- [DATASET RECORDS]

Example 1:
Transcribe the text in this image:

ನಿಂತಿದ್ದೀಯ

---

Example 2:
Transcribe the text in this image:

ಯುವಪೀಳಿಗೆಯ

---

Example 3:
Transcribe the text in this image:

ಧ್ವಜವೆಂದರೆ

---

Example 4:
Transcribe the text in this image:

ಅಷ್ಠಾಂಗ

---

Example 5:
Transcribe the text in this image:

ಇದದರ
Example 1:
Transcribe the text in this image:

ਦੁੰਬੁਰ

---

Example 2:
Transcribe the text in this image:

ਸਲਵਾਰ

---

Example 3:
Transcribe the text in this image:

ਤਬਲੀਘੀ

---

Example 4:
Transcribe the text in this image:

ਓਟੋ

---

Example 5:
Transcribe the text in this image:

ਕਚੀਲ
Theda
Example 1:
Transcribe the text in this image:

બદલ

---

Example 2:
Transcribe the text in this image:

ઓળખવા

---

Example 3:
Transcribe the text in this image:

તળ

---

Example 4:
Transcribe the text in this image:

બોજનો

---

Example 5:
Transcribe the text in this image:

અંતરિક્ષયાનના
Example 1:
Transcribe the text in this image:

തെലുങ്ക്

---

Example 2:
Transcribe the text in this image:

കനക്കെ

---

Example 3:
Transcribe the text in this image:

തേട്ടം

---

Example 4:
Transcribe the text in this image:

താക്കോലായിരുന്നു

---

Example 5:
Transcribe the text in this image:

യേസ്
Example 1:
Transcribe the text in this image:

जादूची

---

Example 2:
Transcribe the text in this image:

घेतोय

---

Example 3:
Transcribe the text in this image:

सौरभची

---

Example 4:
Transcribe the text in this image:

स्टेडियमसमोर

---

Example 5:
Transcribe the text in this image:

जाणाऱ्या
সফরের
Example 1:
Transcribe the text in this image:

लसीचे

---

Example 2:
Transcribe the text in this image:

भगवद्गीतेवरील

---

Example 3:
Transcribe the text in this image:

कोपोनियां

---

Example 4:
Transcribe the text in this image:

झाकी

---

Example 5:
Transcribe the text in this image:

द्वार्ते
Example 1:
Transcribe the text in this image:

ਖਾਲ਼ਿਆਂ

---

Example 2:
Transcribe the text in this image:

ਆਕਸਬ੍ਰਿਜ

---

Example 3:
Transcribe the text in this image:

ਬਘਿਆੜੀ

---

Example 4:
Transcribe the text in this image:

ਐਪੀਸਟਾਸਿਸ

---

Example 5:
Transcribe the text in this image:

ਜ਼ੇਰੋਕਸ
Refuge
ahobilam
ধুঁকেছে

- [DIRECTIONS] Once you have read the entries, write them out again without altering a single character.

- [ANSWER SECTION]
Example 1:
Transcribe the text in this image:

ನಿಂತಿದ್ದೀಯ

---

Example 2:
Transcribe the text in this image:

ಯುವಪೀಳಿಗೆಯ

---

Example 3:
Transcribe the text in this image:

ಧ್ವಜವೆಂದರೆ

---

Example 4:
Transcribe the text in this image:

ಅಷ್ಠಾಂಗ

---

Example 5:
Transcribe the text in this image:

ಇದದರ
Example 1:
Transcribe the text in this image:

ਦੁੰਬੁਰ

---

Example 2:
Transcribe the text in this image:

ਸਲਵਾਰ

---

Example 3:
Transcribe the text in this image:

ਤਬਲੀਘੀ

---

Example 4:
Transcribe the text in this image:

ਓਟੋ

---

Example 5:
Transcribe the text in this image:

ਕਚੀਲ
Theda
Example 1:
Transcribe the text in this image:

બદલ

---

Example 2:
Transcribe the text in this image:

ઓળખવા

---

Example 3:
Transcribe the text in this image:

તળ

---

Example 4:
Transcribe the text in this image:

બોજનો

---

Example 5:
Transcribe the text in this image:

અંતરિક્ષયાનના
Example 1:
Transcribe the text in this image:

തെലുങ്ക്

---

Example 2:
Transcribe the text in this image:

കനക്കെ

---

Example 3:
Transcribe the text in this image:

തേട്ടം

---

Example 4:
Transcribe the text in this image:

താക്കോലായിരുന്നു

---

Example 5:
Transcribe the text in this image:

യേസ്
Example 1:
Transcribe the text in this image:

जादूची

---

Example 2:
Transcribe the text in this image:

घेतोय

---

Example 3:
Transcribe the text in this image:

सौरभची

---

Example 4:
Transcribe the text in this image:

स्टेडियमसमोर

---

Example 5:
Transcribe the text in this image:

जाणाऱ्या
সফরের
Example 1:
Transcribe the text in this image:

लसीचे

---

Example 2:
Transcribe the text in this image:

भगवद्गीतेवरील

---

Example 3:
Transcribe the text in this image:

कोपोनियां

---

Example 4:
Transcribe the text in this image:

झाकी

---

Example 5:
Transcribe the text in this image:

द्वार्ते
Example 1:
Transcribe the text in this image:

ਖਾਲ਼ਿਆਂ

---

Example 2:
Transcribe the text in this image:

ਆਕਸਬ੍ਰਿਜ

---

Example 3:
Transcribe the text in this image:

ਬਘਿਆੜੀ

---

Example 4:
Transcribe the text in this image:

ਐਪੀਸਟਾਸਿਸ

---

Example 5:
Transcribe the text in this image:

ਜ਼ੇਰੋਕਸ
Refuge
ahobilam
ধুঁকেছে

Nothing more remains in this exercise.